Can ‘the world’s thinnest tablet’ beat an iPad?
reMarkable’s original oversized E Ink tablet was an interesting idea from 2017: it’s a 10.3-inch tablet that had the ambitious idea to try to replace paper entirely with a digital tablet. It wasn’t quite successful. But now, the company is back with the reMarkable 2, a thinner, faster, cheaper, and generally nicer-looking attempt at realizing that goal.
The original reMarkable tablet was a fun product conceptually, but it was held back by a few major flaws, like its expensive $499 price point, laggy software, and poorly optimized menus.
The newer model is meant to fix most of those issues. At $399, it’s cheaper. There’s a new, dual-core processor that promises to be faster. The software has been updated and has new features, including a new Google Chrome plugin that will offer a Pocket-esque service where you can send articles from the internet to read later on the tablet. The design is also thinner: reMarkable claims that the new tablet is the thinnest in the world.
Like the original model, the star of the show is the company’s Canvas display, which is now in its second generation. The newer model still is “partially” powered by E Ink and still measures in at 10.3 inches with an 1872 x 1404 resolution (for 226 DPI, close to other similar-sized tablets).

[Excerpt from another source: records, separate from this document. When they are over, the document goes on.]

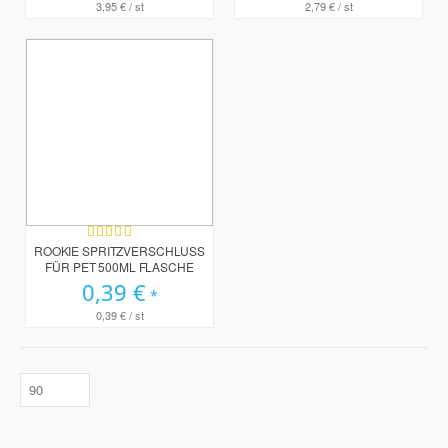
3,95 €
/ st
2,79 €
/ st
Bewertung:
96%
ROOKIE SPRITZVERSCHLUSS
FÜR PET 500ML FLASCHE
0,39 €
0,39 €
/ st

But where the reMarkable 2 stands out is the “paper-like” design, a mixture of the textured writing surface and the custom material used for the stylus tips that makes it feel like an actual pencil. The Canvas display has a few new things, though: a shorter distance from the cover to the actual E Ink underneath and a far-faster 21ms latency (nearly twice as fast as the older model). The new model also switches over to USB-C for charging, which is a welcome thing to see in 2020.
Of course, the questions that surrounded the original remain: at $399 (plus $49 for a pen and $69 for a case, although those two accessories will be included with preorders), it’s a pretty big price tag for a fairly limited tablet. That’s especially true when compared to an entry-level iPad ($329) and Apple Pencil ($99), which are collectively cheaper than a similar setup for the reMarkable 2 and offer more functionality at that price.
Then again, the point of the reMarkable (and thus, the reMarkable 2) isn’t to make a device that can ostensibly replace a laptop, like an iPad can. They’re focused devices that are meant to be more capable notepads, a place to jot down ideas, read documents and books, and generally disconnect in a more distraction-free environment than traditional digital products.
Preorders for the reMarkable 2 begin today, with products expected to ship in June.